While one solution is almost always separate apartments within a supportive senior community, separate apartments cost 80% or so more than one common apartments with separate support services. This cost is prohibitive for most couples. The following discusses specific solutions for couples with different needs desiring to live together in assisted living or dementia care communities.

Timing is everything

In my experience, most couples move into assisted living relatively late – their experience living at home typically has been deteriorating for several years, yet they resist the move to more supporting housing because they perceive the move as a loss of independence.

If the couple is confined to a two rooms, though, as is often the case, with dementia or physical problems are severely limiting one partner and care providers coming and going every day then independence has probably already been lost.

It is often better to move into a community where care is more readily delivered, and the focus can be shifted to family and social activities. So many times, people have told me that “I just moved here too late.”

Focus on time together earlier in the disease process

Unfortunately, many types of dementia, such as that associated with Alzheimer’s and Parkinson’s, have reasonably predictable progression timelines. For many people, the last years of these diseases are spent with rapidly decreasing cognition and increasingly debilitating physical problems.

Many couples want to live as many of their “better” years together, and they want solutions within senior living that allow them to live together as long as is practical. Smart assisted living and dementia care communities are innovating to make this possible.

One partner has dementia; the other does not

This is one of the most common scenarios. One senior has relatively intact cognition, while the other has dementia that is progressing. In a surprising number of cases, the couple can continue to live together in assisted living, with a care plan set up to help the partner with dementia receive assistance with the activities of daily living (dressing, bathing, etc.) in the apartment, administered by the staff.

In some cases, the partner with dementia will go to the community’s memory care section during the day and participate in activities appropriate for a person with dementia.
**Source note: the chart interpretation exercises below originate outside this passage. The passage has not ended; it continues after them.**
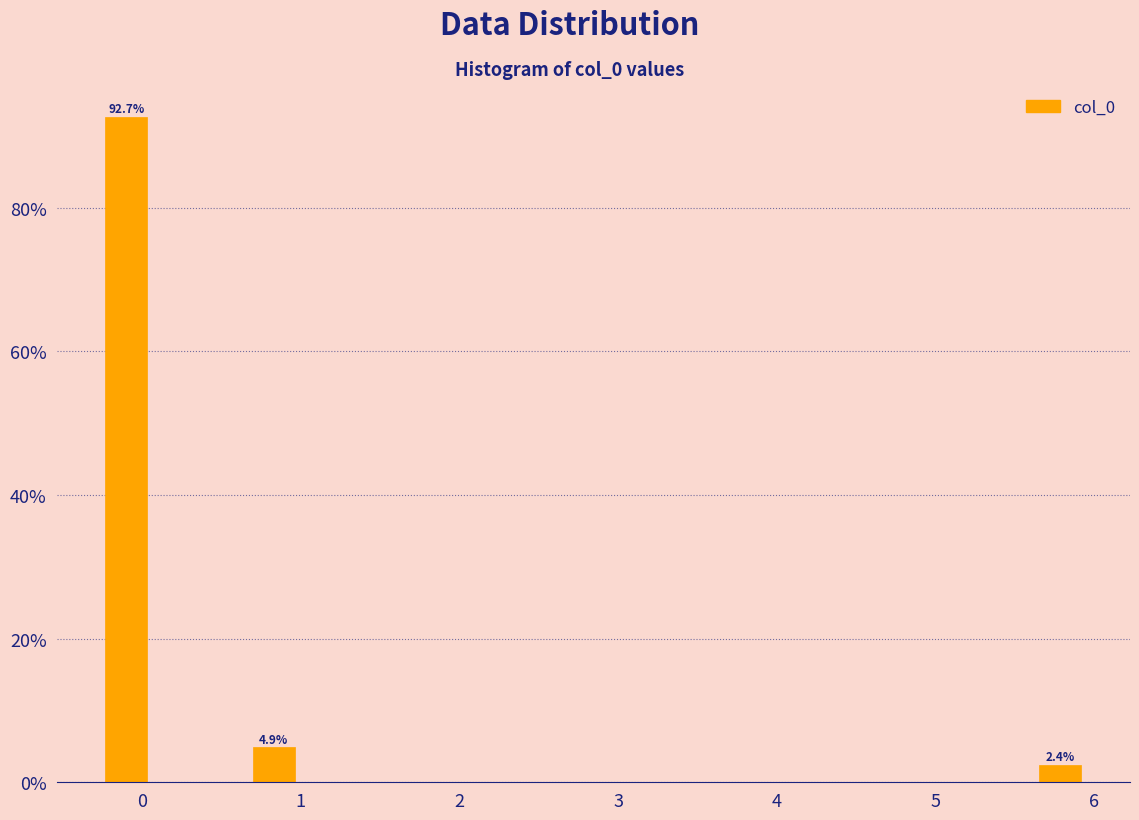

Around what value on the x-axis is the tallest bar? Give the approximate position of its centre, as read against the axis.

-0.1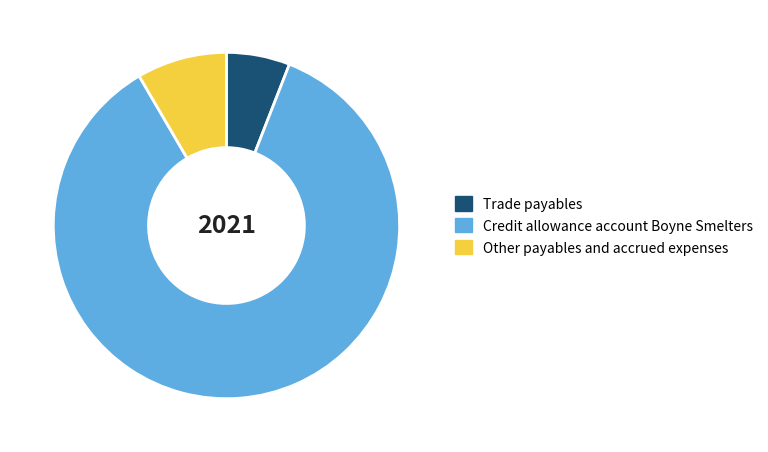

What is the smallest slice in the pie chart?

Trade payables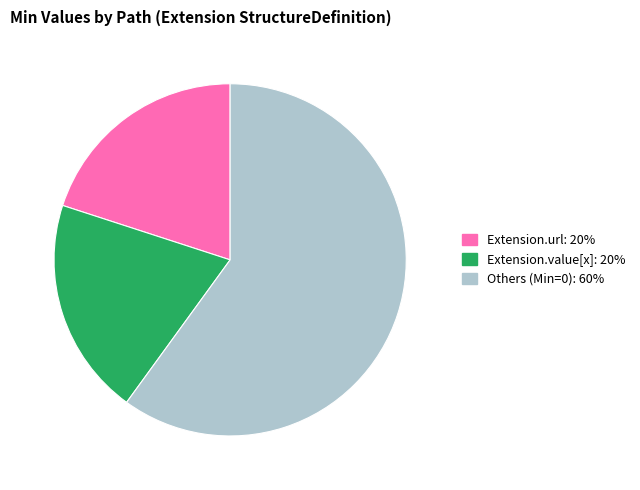

Is there a majority slice in this chart?

Yes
This frees up the partner without dementia to enjoy the standard activities of the community. The couple then comes together for at least the evening meal and goes back together to the apartment to sleep.

One community I work with has an intermediate option – a day program for people with dementia set up right in the community. This is a great option for people with moderate dementia.

Some communities will accommodate couples in dementia care sections even when only one partner has dementia. This is not as common – the apartments in dementia care are typically smaller than in assisted living, and some states have laws preventing a person who does not have dementia from living in dementia care.

Some communities, though, have gotten waivers for this joint accommodation, and have worked through the logistics of giving the non-dementia partner access to activities elsewhere in the community that provide social and physical stimulation appropriate for a senior without dementia. This is another way for a couple to stay together even as their needs for care diverge.

When dementia progresses

The causes of dementia are several, and each progresses at a different rate. Most types of dementia, too, have neuromuscular and other physical changes associated with different stages of the disease process. The later stages of Alzheimer’s, for example, typically limit a person’s ability to walk, talk, and use many of their muscles.

At some point, people with advanced dementia often need to live in a specialized facility – a more advanced dementia care community or long-term care facility. This period is extremely hard on couples, and their strategies and choices are determined by a variety of factors, including cost.

Sometimes couples will move into separate housing at this point – a separate apartment within the community for the healthier partner, or even moving out of senior living altogether, while the other moves into housing that can manage sometimes completely nonverbal and non-ambulatory residents.

Creativity leads to good solutions

Senior living communities are working to accommodate couples with different capabilities, giving them as many years together as possible.